** PROVIDED INFORMATION **
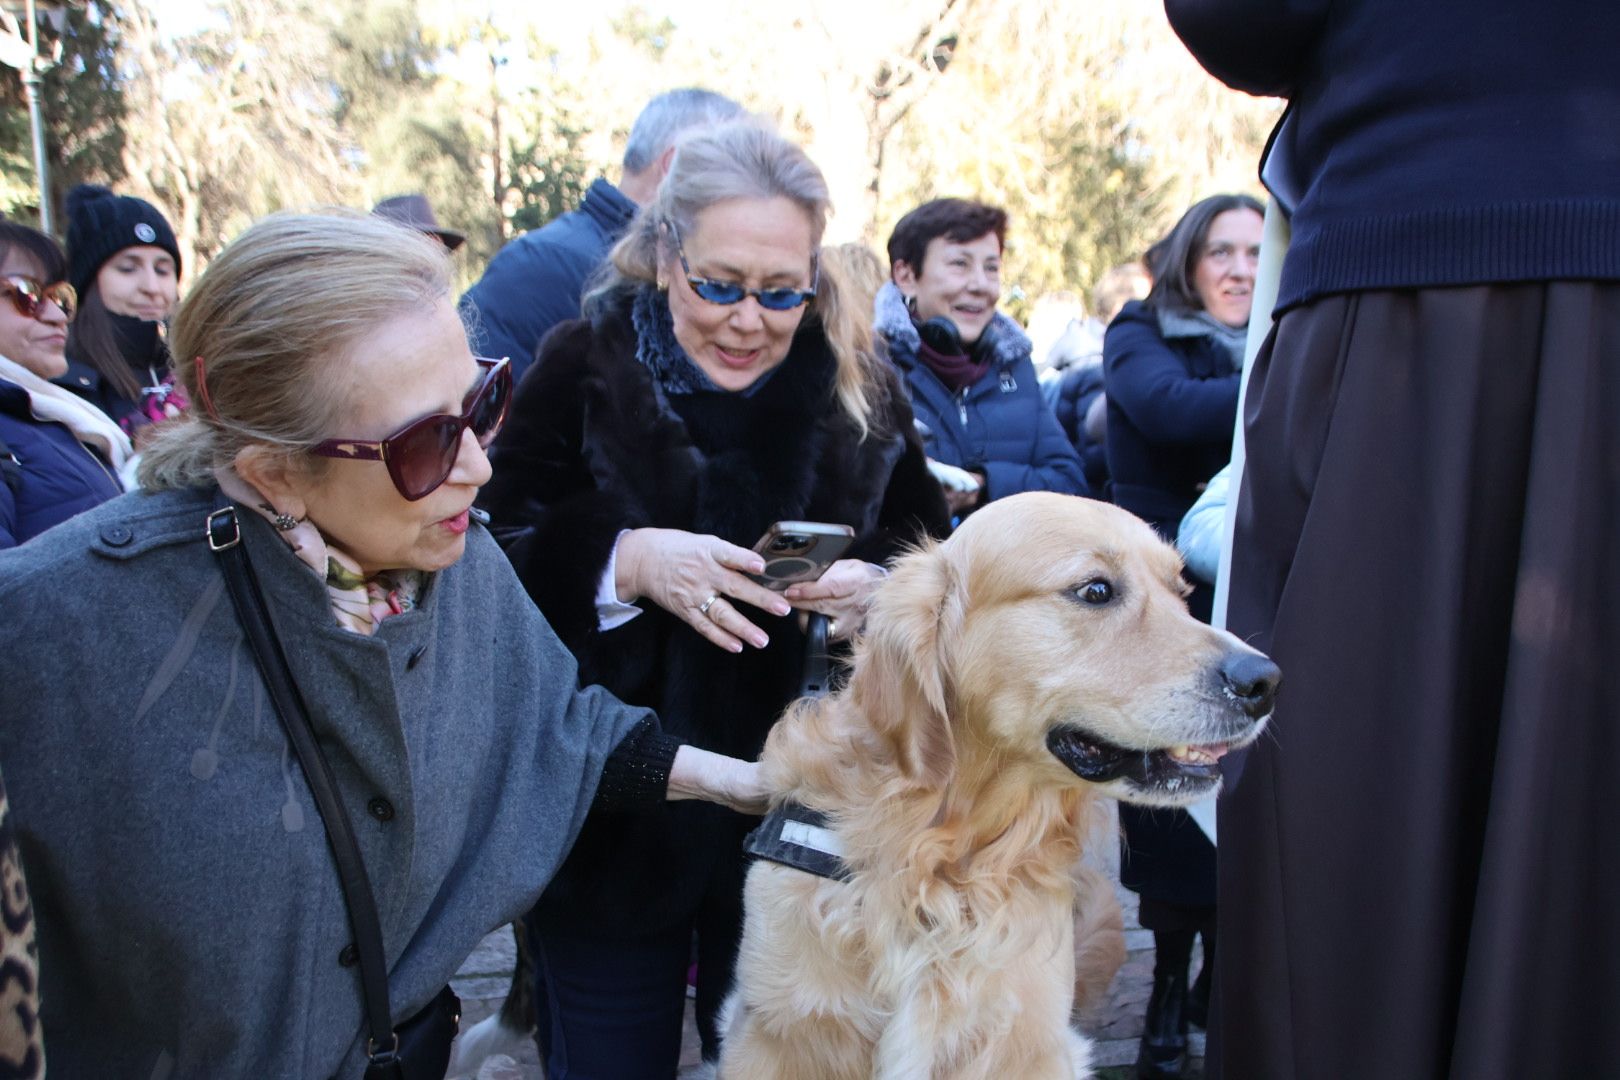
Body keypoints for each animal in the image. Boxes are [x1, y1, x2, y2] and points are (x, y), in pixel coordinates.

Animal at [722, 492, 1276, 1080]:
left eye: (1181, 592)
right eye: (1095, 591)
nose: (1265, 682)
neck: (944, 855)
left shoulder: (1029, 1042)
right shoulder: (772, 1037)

--

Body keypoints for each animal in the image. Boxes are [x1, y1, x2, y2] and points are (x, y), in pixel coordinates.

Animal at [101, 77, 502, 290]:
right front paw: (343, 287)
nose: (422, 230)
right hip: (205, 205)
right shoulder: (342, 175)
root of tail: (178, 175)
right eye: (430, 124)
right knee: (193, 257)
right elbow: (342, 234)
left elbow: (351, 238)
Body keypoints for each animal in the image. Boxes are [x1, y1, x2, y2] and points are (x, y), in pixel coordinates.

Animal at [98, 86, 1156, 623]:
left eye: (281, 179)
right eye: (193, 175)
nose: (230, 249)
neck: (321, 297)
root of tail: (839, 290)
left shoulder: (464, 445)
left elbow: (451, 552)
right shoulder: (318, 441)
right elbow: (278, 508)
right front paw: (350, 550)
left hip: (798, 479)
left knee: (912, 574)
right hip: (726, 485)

** WHAT TO WORK ON **
Return, word for word, the lines of the data above from the line with "left eye: (1181, 592)" through the line with "right shoulder: (772, 1037)", inclusive.

** RESPONSE TO THE TASK **
left eye: (1181, 592)
right eye: (1095, 591)
nose: (1265, 682)
neck: (944, 855)
left shoulder: (1029, 1042)
right shoulder: (772, 1037)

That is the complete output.